_Document extract_
┏━━

Optimizing "withColumn when otherwise" performance in pyspark

Question

I work on project with pyspark on databricks . I have a part of code (below) that reformat a string based on a date (french).

The existing code, besides from being verbose, is causing some performance issues like :

not being able to display the dataframe, having a constant "running command"
causing "Driver is up but is not responsive, likely due to GC."

Only csv files are used in this projet (for read and write). No database is used.

I'm trying to handle the formatting task in a better way to avoid the performace and memory issues. Any suggestion?

Thanks a lot !

courriers = courriers.withColumn('Vague',when(courriers["Vague"] == "XXX Janvier 2020","XXX0120").otherwise(courriers["Vague"]))
courriers = courriers.withColumn('Vague',when(courriers["Vague"] == "XXX Fevrier 2020","XXX0220").otherwise(courriers["Vague"]))

┗━━

_Activity list_
1 - Reproduce the part of the pyspark question starting with "The existing code, besides" and going on through "Thanks a lot !".
2 - Answer these questions about the pyspark question:
(a) What message does the driver give as one of the performance issues?
(b) Which file type does the project use for reading and writing?
(c) What value does the code put in place of "XXX Fevrier 2020"?
The material after this point comes from a separate source.

_Data extracts_
┏━━

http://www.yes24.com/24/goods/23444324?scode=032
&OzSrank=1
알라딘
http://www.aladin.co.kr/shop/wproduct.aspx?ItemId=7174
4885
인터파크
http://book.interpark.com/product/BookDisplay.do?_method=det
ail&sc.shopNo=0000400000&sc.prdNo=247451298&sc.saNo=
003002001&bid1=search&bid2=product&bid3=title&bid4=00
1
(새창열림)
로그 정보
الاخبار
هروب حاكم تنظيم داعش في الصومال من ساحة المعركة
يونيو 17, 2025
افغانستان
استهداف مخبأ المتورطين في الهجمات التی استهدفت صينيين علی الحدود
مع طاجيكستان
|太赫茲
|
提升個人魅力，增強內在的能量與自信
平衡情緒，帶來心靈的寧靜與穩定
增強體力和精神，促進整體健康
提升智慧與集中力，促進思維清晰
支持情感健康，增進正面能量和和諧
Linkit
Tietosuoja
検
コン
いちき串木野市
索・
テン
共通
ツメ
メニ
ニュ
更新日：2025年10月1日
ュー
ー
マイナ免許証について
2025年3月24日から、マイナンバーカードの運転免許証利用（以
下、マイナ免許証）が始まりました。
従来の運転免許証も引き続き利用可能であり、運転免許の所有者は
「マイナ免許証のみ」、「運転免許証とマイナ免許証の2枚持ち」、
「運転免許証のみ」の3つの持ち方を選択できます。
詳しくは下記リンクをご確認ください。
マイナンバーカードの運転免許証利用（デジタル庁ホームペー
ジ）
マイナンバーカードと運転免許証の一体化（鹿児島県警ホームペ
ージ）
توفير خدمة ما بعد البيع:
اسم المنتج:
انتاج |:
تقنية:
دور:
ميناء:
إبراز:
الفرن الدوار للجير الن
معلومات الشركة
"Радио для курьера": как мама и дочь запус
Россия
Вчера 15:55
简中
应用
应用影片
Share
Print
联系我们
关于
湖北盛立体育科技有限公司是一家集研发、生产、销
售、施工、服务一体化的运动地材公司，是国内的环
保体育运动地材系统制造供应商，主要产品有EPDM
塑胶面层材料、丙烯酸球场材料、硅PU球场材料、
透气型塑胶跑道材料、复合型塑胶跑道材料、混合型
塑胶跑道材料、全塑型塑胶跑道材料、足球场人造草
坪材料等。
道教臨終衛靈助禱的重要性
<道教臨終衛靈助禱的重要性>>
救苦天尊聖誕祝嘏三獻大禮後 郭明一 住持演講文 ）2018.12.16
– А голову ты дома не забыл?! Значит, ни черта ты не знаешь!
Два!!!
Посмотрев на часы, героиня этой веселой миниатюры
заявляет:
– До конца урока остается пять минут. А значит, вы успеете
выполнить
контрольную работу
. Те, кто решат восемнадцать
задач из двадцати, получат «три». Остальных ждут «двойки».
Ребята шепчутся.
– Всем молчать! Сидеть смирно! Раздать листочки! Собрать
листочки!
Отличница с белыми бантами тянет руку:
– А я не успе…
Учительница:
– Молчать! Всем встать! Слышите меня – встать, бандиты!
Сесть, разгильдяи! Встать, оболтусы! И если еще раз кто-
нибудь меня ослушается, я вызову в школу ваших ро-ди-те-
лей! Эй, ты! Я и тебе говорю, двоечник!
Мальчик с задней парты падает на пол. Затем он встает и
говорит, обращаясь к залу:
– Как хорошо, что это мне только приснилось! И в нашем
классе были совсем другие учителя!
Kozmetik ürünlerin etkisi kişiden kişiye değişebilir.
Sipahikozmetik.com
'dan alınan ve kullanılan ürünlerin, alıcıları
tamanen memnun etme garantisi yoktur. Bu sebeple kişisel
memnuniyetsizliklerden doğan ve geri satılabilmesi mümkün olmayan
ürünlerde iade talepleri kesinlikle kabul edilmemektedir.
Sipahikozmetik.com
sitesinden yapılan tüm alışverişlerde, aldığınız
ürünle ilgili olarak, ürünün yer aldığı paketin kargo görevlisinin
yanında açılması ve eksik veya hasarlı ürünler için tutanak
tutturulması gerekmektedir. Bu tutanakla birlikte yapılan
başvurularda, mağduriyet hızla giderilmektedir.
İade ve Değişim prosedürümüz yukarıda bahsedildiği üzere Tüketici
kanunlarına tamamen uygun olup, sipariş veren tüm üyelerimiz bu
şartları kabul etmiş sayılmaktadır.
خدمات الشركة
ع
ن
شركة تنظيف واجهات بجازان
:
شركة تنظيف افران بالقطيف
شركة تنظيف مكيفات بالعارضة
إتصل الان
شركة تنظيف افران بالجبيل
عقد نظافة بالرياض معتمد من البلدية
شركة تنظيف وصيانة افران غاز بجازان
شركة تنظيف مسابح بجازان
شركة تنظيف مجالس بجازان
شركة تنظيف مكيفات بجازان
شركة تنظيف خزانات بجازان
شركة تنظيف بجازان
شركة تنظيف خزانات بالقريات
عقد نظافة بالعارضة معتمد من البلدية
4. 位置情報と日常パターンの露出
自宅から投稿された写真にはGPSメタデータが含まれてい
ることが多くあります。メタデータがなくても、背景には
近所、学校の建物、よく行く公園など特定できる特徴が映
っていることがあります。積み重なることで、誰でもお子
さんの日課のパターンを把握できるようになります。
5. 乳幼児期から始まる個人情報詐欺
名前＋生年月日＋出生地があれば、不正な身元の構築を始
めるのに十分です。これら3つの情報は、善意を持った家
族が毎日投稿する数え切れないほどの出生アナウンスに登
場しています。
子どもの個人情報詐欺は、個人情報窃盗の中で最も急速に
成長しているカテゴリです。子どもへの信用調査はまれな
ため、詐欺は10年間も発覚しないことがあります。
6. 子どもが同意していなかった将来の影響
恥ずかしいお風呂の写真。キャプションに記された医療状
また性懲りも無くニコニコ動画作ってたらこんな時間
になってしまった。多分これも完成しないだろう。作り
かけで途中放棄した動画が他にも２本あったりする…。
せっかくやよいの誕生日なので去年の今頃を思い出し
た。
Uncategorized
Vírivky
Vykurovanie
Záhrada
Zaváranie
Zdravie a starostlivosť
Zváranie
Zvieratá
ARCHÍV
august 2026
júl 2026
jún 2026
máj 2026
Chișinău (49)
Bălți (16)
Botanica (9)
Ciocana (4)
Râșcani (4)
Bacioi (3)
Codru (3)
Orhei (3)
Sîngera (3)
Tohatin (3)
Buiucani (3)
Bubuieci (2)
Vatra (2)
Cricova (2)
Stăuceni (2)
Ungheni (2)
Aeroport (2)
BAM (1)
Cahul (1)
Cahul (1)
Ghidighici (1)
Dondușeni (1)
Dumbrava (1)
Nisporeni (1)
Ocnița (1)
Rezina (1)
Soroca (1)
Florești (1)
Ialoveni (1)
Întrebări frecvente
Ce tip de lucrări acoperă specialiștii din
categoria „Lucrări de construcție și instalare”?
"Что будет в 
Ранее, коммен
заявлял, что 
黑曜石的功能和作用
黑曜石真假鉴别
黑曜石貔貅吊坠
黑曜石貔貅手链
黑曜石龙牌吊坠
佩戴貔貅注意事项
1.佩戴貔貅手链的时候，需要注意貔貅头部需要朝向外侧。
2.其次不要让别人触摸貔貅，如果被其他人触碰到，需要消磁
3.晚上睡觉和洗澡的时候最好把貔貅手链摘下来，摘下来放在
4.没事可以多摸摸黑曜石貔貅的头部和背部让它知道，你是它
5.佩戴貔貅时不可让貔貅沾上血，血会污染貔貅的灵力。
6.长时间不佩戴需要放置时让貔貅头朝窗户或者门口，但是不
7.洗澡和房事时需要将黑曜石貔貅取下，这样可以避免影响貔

┗━━

_Per-task outputs_
1 -
The existing code, besides from being verbose, is causing some performance issues like :

not being able to display the dataframe, having a constant "running command"
causing "Driver is up but is not responsive, likely due to GC."

Only csv files are used in this projet (for read and write). No database is used.

I'm trying to handle the formatting task in a better way to avoid the performace and memory issues. Any suggestion?

Thanks a lot !

2 -
(a) "Driver is up but is not responsive, likely due to GC."
(b) Only csv files; no database is used.
(c) "XXX0220"